I was pressured by the thought that kept recurring—“Hey! This better be good!” I kept altering it and embellishing it until it was ready to be presented. All it lacked was the big silver platter with the polished dome cover to present it in —my perfect serving of literary perfection! I left it to rest for an hour and then I came back to it. I opened it up to just do a little “taste test” to carry on with my food analogy. It had “gone off”; it left a bad taste in my mouth, like a cream soup that has been left on the counter to cool, instead of being chilled right away.The problem was that I wasn’t giving from my heart; I wasn’t giving anything with sincerity. I was trying too hard to impress and to show off, and the end result was a disaster—as insincere a delivery as the plate of appetizers delivered to my “middle aged”* sisters and I with a “How are you young ladies tonight?” The young male waiter at our table side that evening, was either legally blind or so over eager for tips that he had tried too hard. His attempt at flattery failed; his line had been too overworked. Like an over- beaten meringue it just fell flat!
How would you feel if you were invited over to my house for the first time and I emerged from the kitchen, placed a flaming cheese in the middle of the table, and said “Help yourself!” and then ran back into the kitchen without another word, reappearing only before Act two of my edible performance? If the fire alarm didn’t go off, you might be undistracted enough to make note of the fact that “Wow! That Yvonne can sure make a flaming cheese!” But that’s about all you would know.
Then I come racing into the living room again, and with a “Here you go!” I toss salad plates arranged with a beautiful kaleidoscopic collage of violets, clover blossoms, nasturtium, chrysanthemum and rose petals, and a crowning intertwining drizzle of blueberry and raspberry coulis in front of each of you. You might be thinking “She sure is creative, but when are we going to learn anything about who she really is?”
Supposing the performance goes on for quite some time, and all of it is quite impressive, but on no occasion do you feel like you are getting to know me at all. Right down to the flaming brandied coffee (a good chef, like a good writer will always try to tie in the introduction with the conclusion by some common thread) you unfortunately never get much more than a glimpse of “Real Yvonne” at all.
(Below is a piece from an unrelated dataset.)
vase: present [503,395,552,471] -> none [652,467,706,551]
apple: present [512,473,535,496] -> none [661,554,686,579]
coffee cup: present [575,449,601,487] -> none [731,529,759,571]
If I invite you to my home but I don’t share anything at all about the real me, because the real me is hidden by all the flash and flaming cheese, then that’s all it is— a performance!
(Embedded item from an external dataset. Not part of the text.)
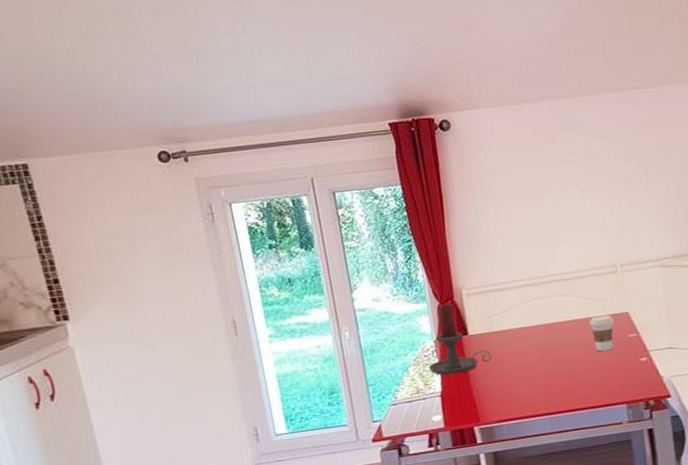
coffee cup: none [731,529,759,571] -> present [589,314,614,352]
That’s what I came within a few hours of attempting to pull off earlier, and I would apologize for this crust of bread that you’re getting today, but in reality it’s the last piece of a good honest loaf made by my own hands to fill you up. Not to impress you. And in the end, I feel so much better about it.
* The last time I referred to myself as middle-aged my beloved said to me “What? Do you think that you’re going to live to one hundred and twenty?” Needless to say, he got no dessert that night!